» Activity
Answer these questions from the piece on cycling in Atlanta:
(a) What ages are given for Thornton and Virginia?
(b) Near which intersection was West Paces Ferry recently repainted?
(c) What speed is given for the oncoming traffic on a narrow street?

Given that most of us are driving two-ton tanks and have the attention span of a mosquito, we need to have a reckoning with the cycling community. The fact that there have been several fatalities around Atlanta over the last year demands it.
A few weeks ago during a rare break from the torrential downpours, I led Thornton, 11, and Virginia, 9, on a bike ride which took us for a spell down West Paces Ferry Road. We wore helmets and rode on the sidewalk, but it was a harrowing experience. There was almost no buffer between us and the automobiles, which seemed to be traveling at the speed of light.
Meanwhile, drivers weren’t taking us into consideration at all. By the time they noticed us, we were a blip in their rearview mirror. Our little daredevil Virginia gave me a series of mild heart attacks as she sped along. Riding in the road, which is legally what we are supposed to do, would be to put our fate in the hands of those drivers, which wasn’t going to happen. I felt in a way we were doing that just by riding on the sidewalk.
The recent repainting of West Paces Ferry near the intersection of Peachtree has seemingly solved that. Half of the road is now a dedicated a bike lane that no one uses. Meanwhile, traffic is backing up a half a mile because the city inexplicably decided to take a two-lane road and make it one. I would feel a little better about it if a cyclist ever used the lane.
It is not the cyclists that need to pay attention to the drivers. They are exposed, they are the ones trying to fit between a white line and edge of the road, which in just about every case, except apparently in front of Whole Foods, is too narrow to actually fit a bicycle of any kind.
My friends who ride say the best thing to do if you get behind them is to pass as quickly as possible. They are not sympathetic to trying to pass someone on a bicycle on a narrow street with oncoming traffic traveling at 50 mph.
Cyclists drive cars, and most drivers have ridden a bike. It is more the cyclists’ road than the drivers’, as the danger is much higher in their case. We just need to learn to get past them safely.

» Supplied data

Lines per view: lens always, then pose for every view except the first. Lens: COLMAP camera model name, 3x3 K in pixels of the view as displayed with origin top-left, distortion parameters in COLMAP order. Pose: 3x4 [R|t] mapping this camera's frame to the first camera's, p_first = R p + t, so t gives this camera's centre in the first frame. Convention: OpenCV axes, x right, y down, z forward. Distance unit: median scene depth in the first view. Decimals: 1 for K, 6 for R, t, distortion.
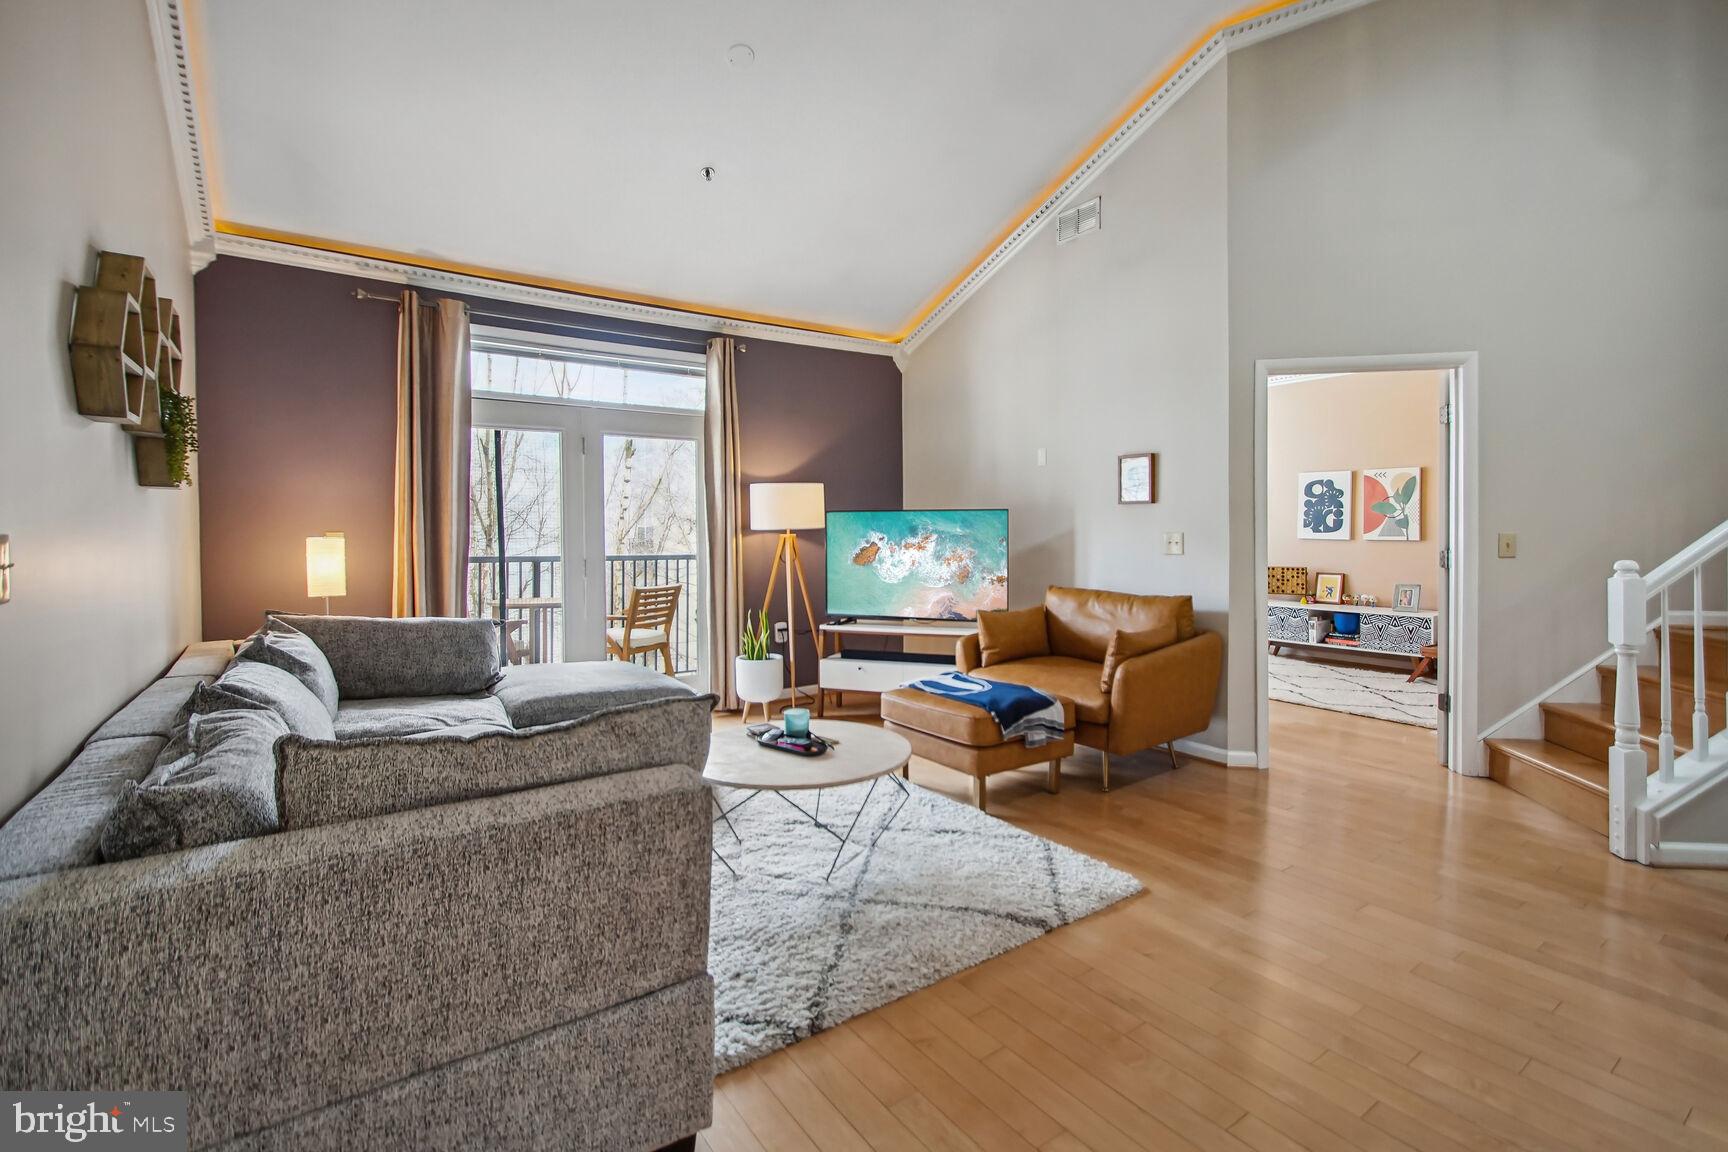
lens RADIAL K [[776.0, 0, 887.5], [0, 776.0, 548.6], [0, 0, 1]] dist [-0.018403, 0.001028]
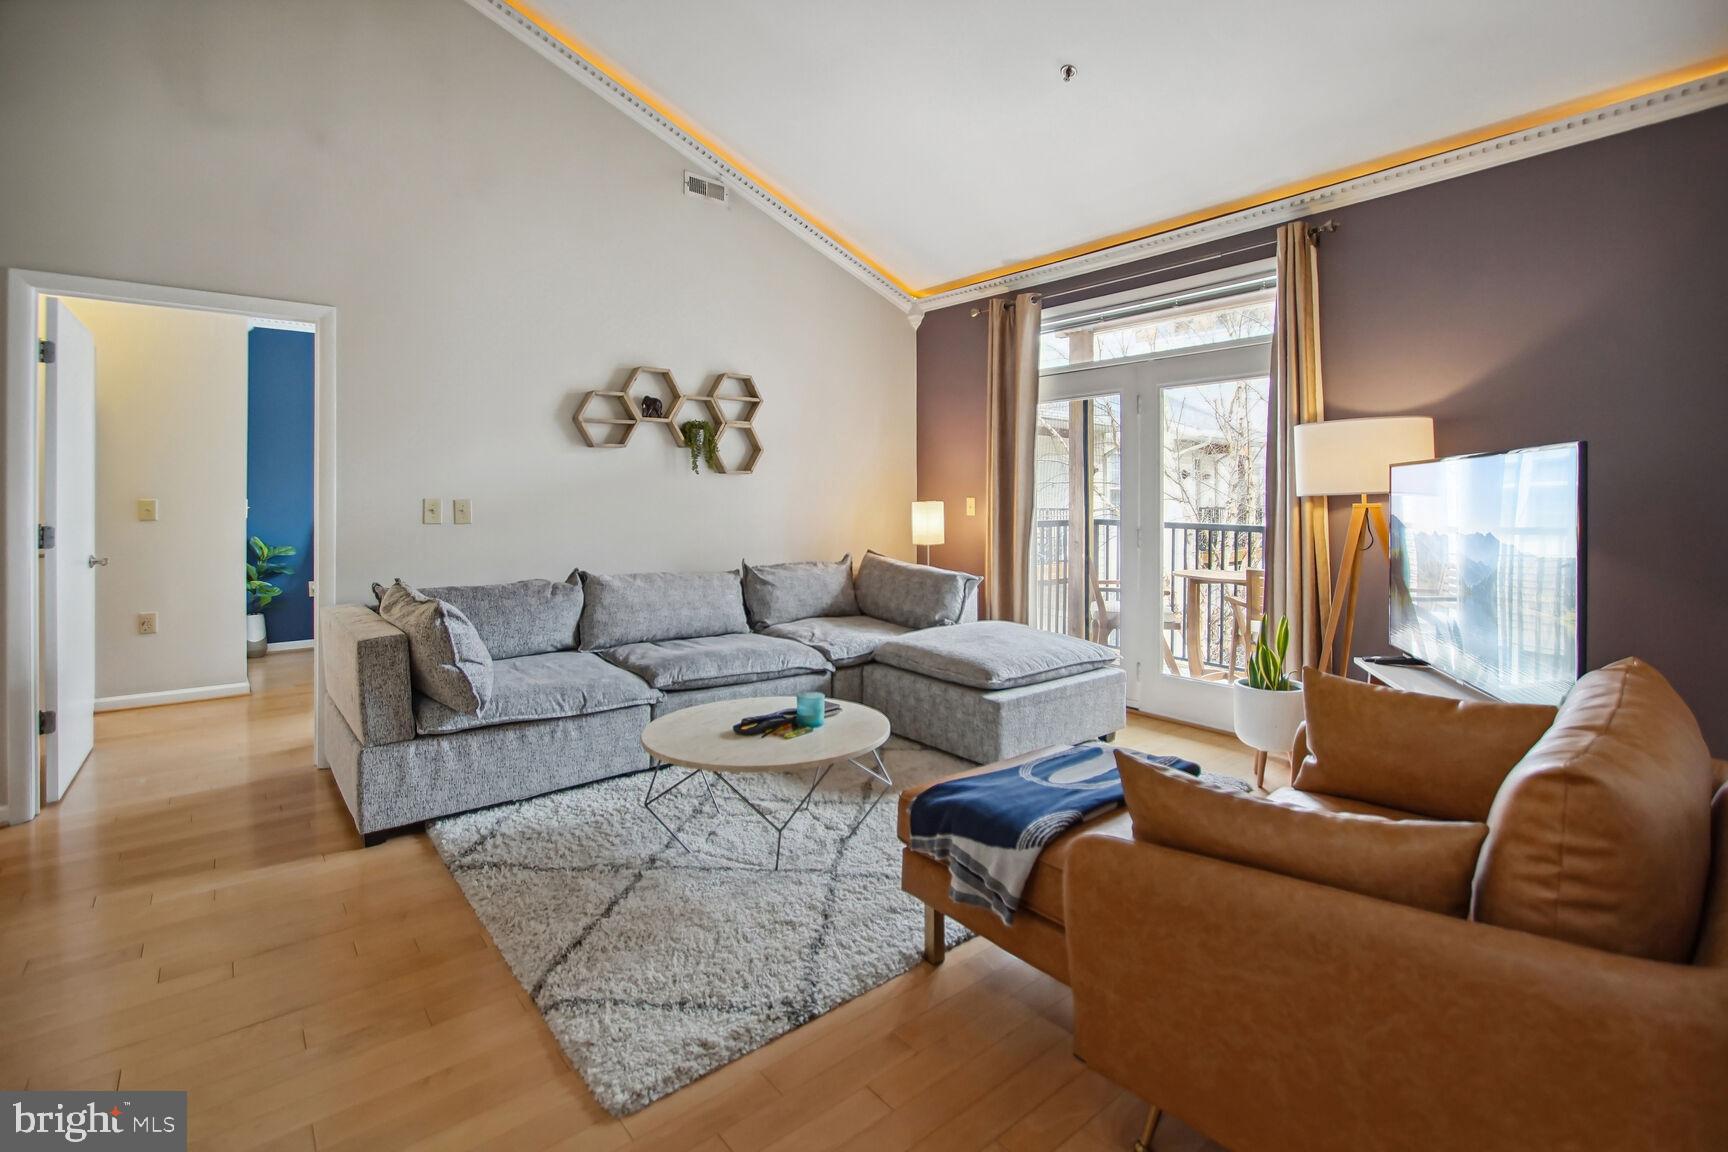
lens RADIAL K [[776.0, 0, 876.6], [0, 776.0, 490.5], [0, 0, 1]] dist [-0.018403, 0.001028]
pose [[0.081719, 0.001894, -0.996654, 0.552851], [-0.009198, 0.999957, 0.001146, -0.029890], [0.996613, 0.009073, 0.081733, 0.671712]]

» Output of the exercise
(a) Thornton is 11 and Virginia is 9.
(b) Near the intersection of Peachtree.
(c) 50 mph.